Despite western hopes that Russia might be persuaded to abandon long-time ally Assad, Moscow appears determined to back him, making it clear it intended to ensure delivery of several attack helicopters despite widespread condemnation.
At the same time, having initially held back, Western states and particularly Arab nations appear to be stepping up support for the rebels.
Turkey is allowing the Free Syrian Army safe haven within its territory. Following the jet incident it may well be willing to increase its own support and allow nations to do the same.
Earlier this month, British Foreign Secretary William Hague said rather than looking for a Libya-style campaign, foreign powers should see Syria as more akin to 1990s Bosnia.
That, some including foreign office officials believe, was aimed at suggesting that regardless of intent, other states including Britain might ultimately be forced to become militarily engaged.
But a serious intervention could require tens of thousands of troops, comparable to the 2003 U.S. invasion of Iraq. With Western states in particular exhausted by recent wars and economic woes, enthusiasm is limited.
Only the United States could inflict the kind of overwhelming assault on Syria's air defenses necessary to open the door for broader action. That could require two aircraft carriers and likely dozens or more other aircraft from Turkish, Cypriot and other bases, military sources say.

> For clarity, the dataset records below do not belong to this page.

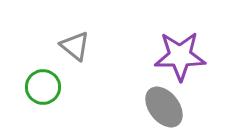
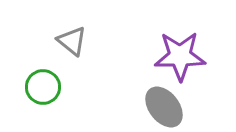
gray triangle: moved 3 px left, 5 px up
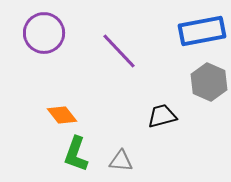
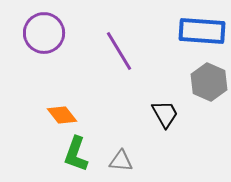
blue rectangle: rotated 15 degrees clockwise
purple line: rotated 12 degrees clockwise
black trapezoid: moved 3 px right, 2 px up; rotated 76 degrees clockwise
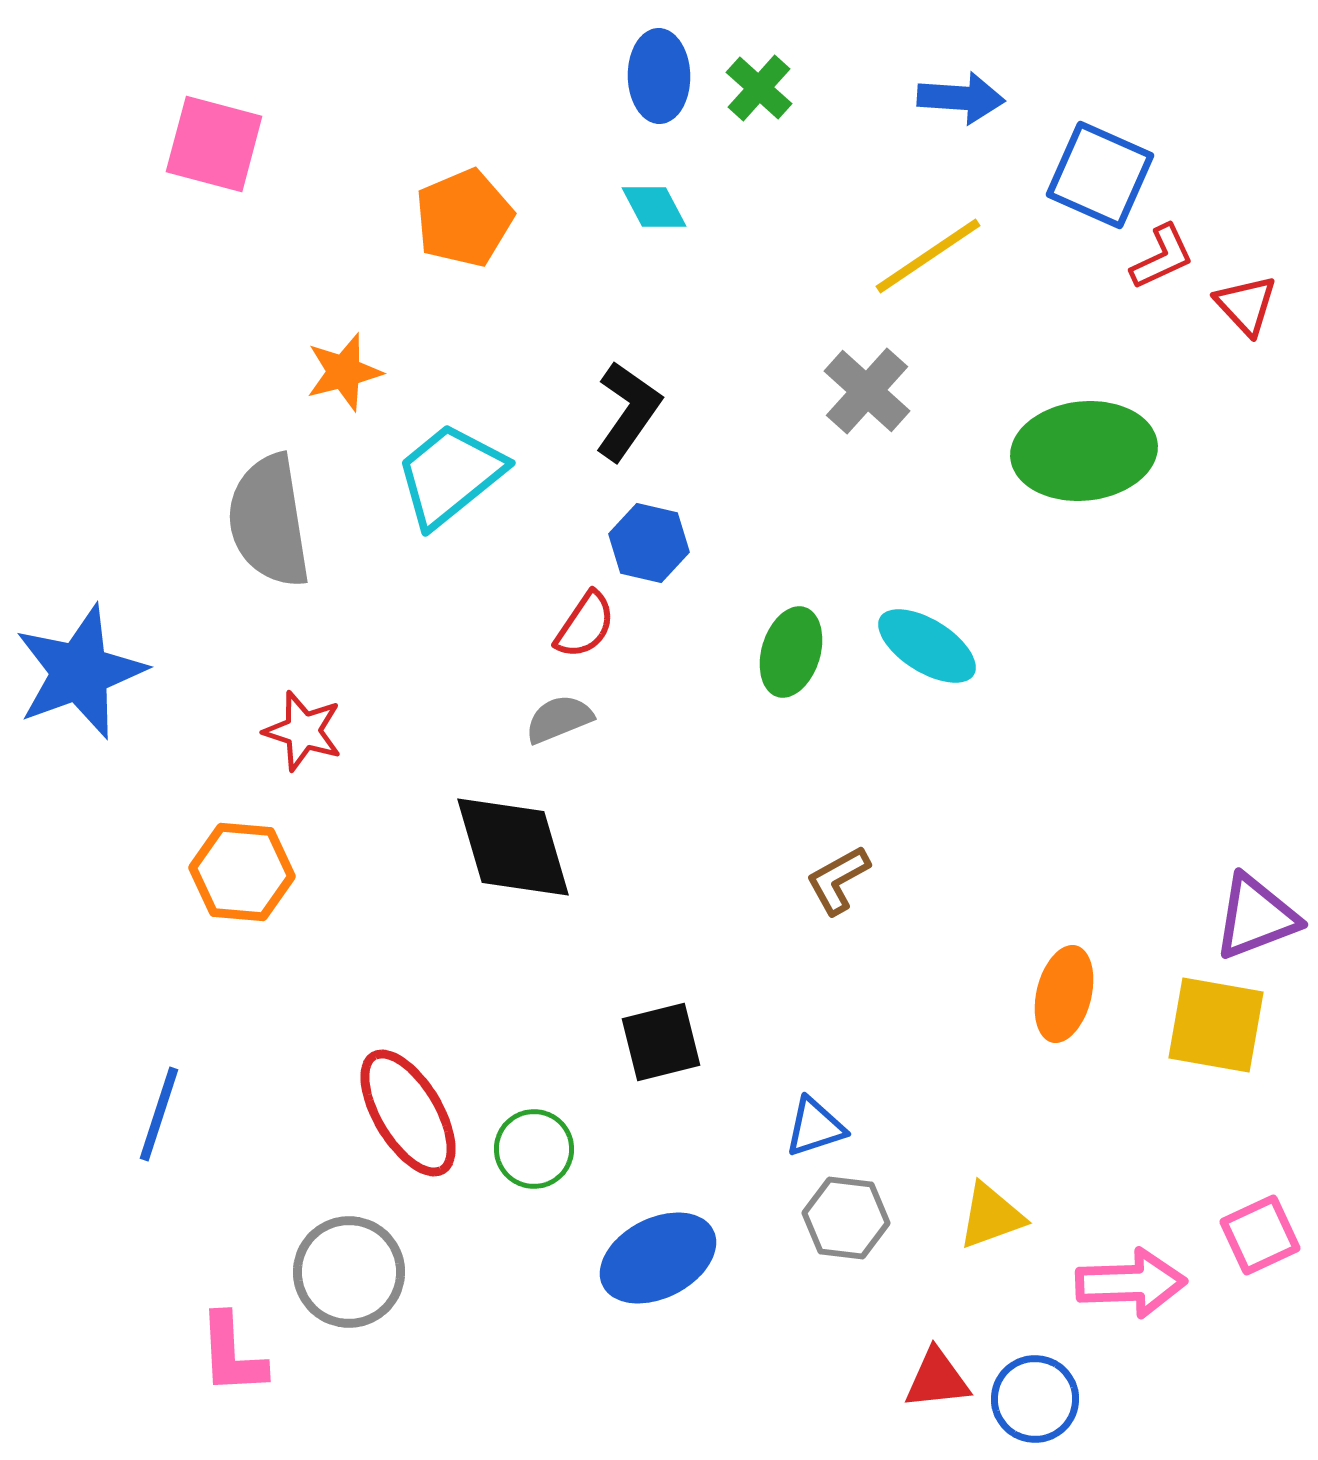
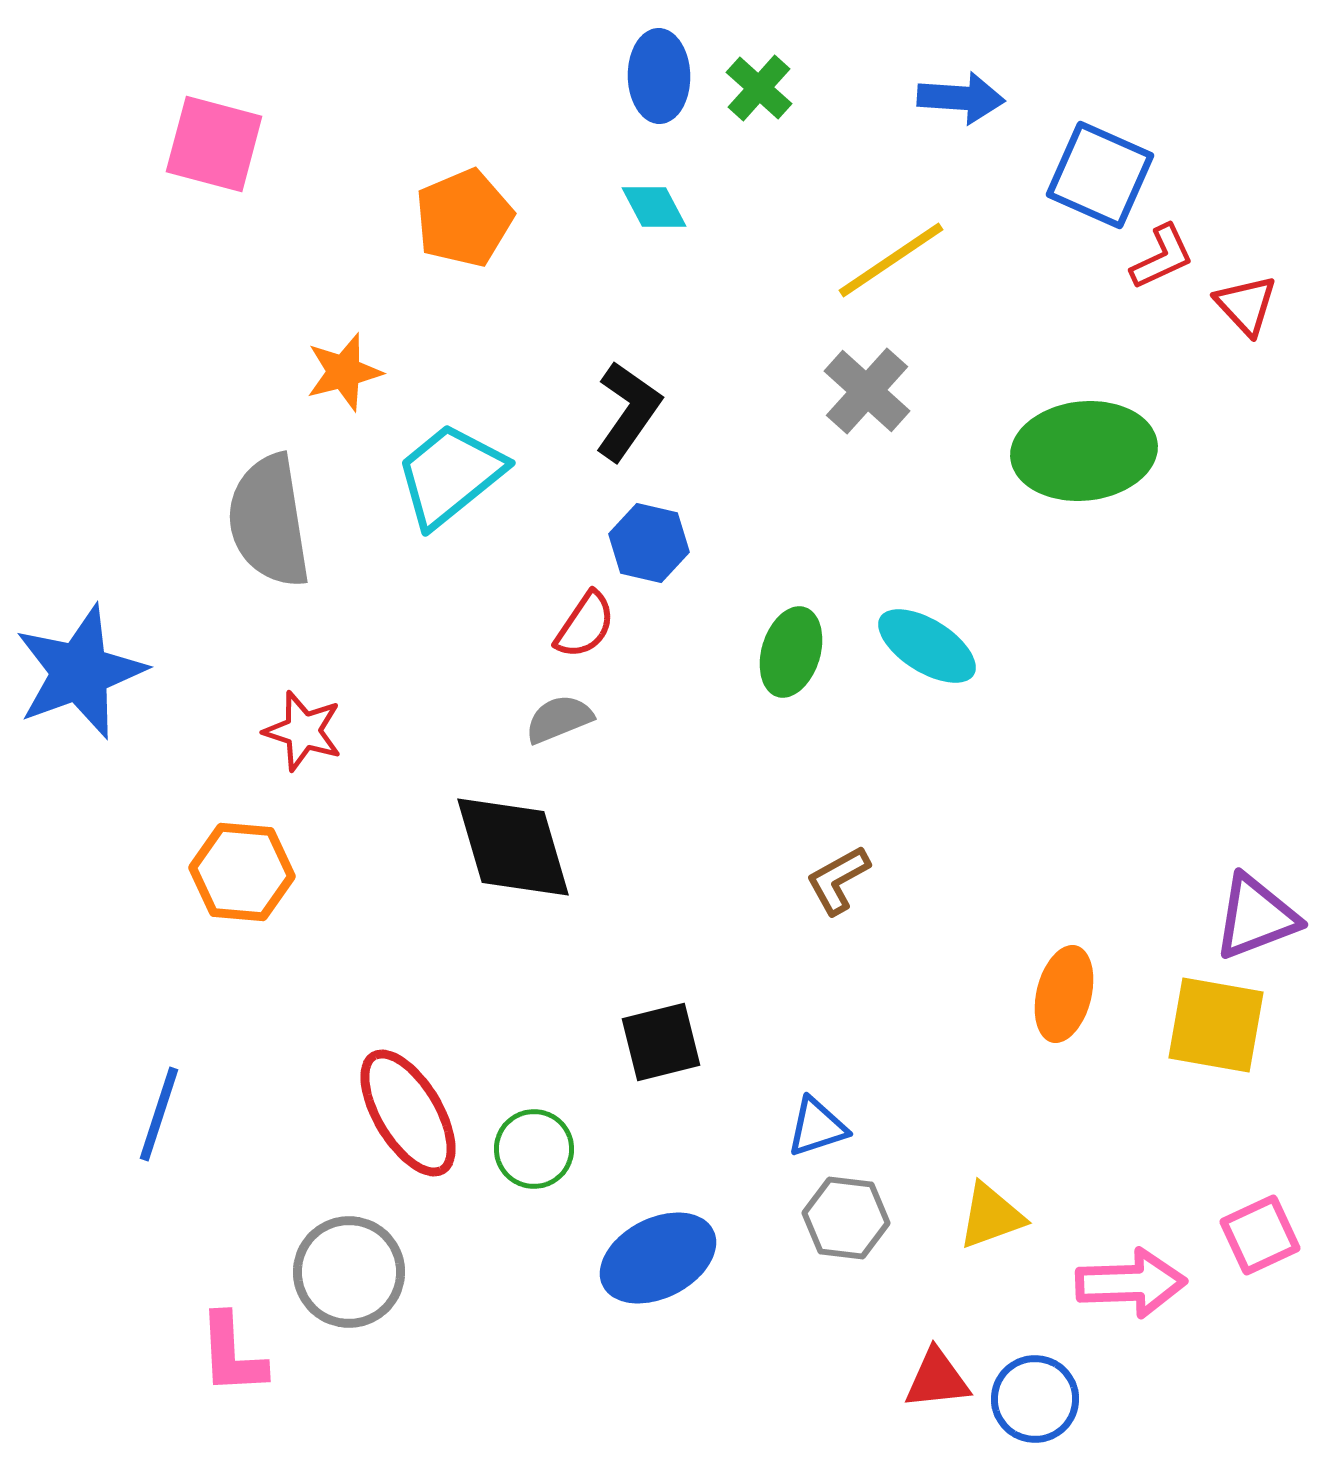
yellow line at (928, 256): moved 37 px left, 4 px down
blue triangle at (815, 1127): moved 2 px right
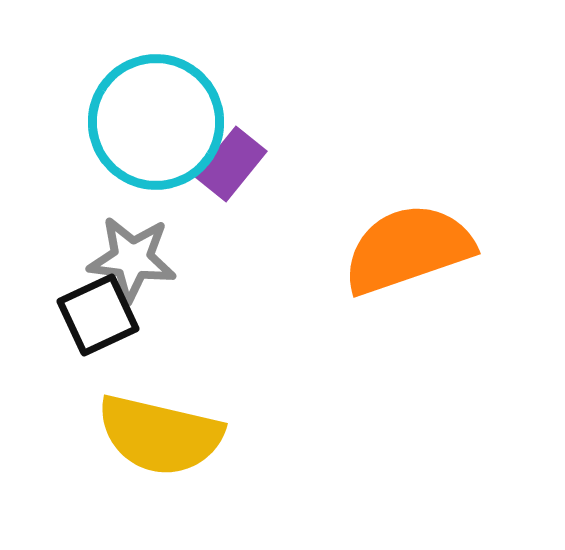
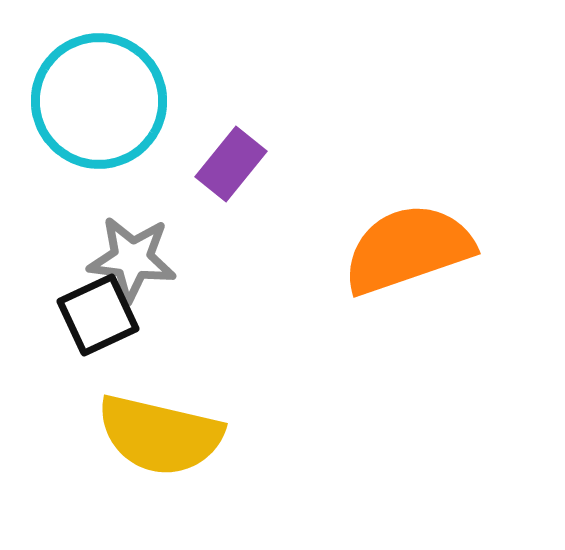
cyan circle: moved 57 px left, 21 px up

Syria's air defenses are far more powerful than the those of Gaddafi's Libya last year or Saddam Hussein's Iraq in 2003. U.S. air forces have not taken on such a task at least since Kosovo in 1999.
The bulk of any ground force entering Syria would almost certainly have to come from Turkey - and that is a prospect that officials in Ankara are seen very keen to avoid.
If Assad were to fall or flee abroad, some analysts believe the country would simply collapse further into chaos. Foreign states could then be confronted not just by the danger of Al Qaeda-linked militants moving in but also the prospect of even more ethnic violence.
Despite such longer-term worries, however, there are growing signs that the West and Arab states have decided that helping push the FSA towards victory may be the only option.
Although official confirmation is inevitably absent, there has been growing talk of foreign special forces - particularly British, but perhaps also US, Qatari, French and others — operating in Turkey's border Hatay province.
n Peter Apps is a political risk reporter for Reuters.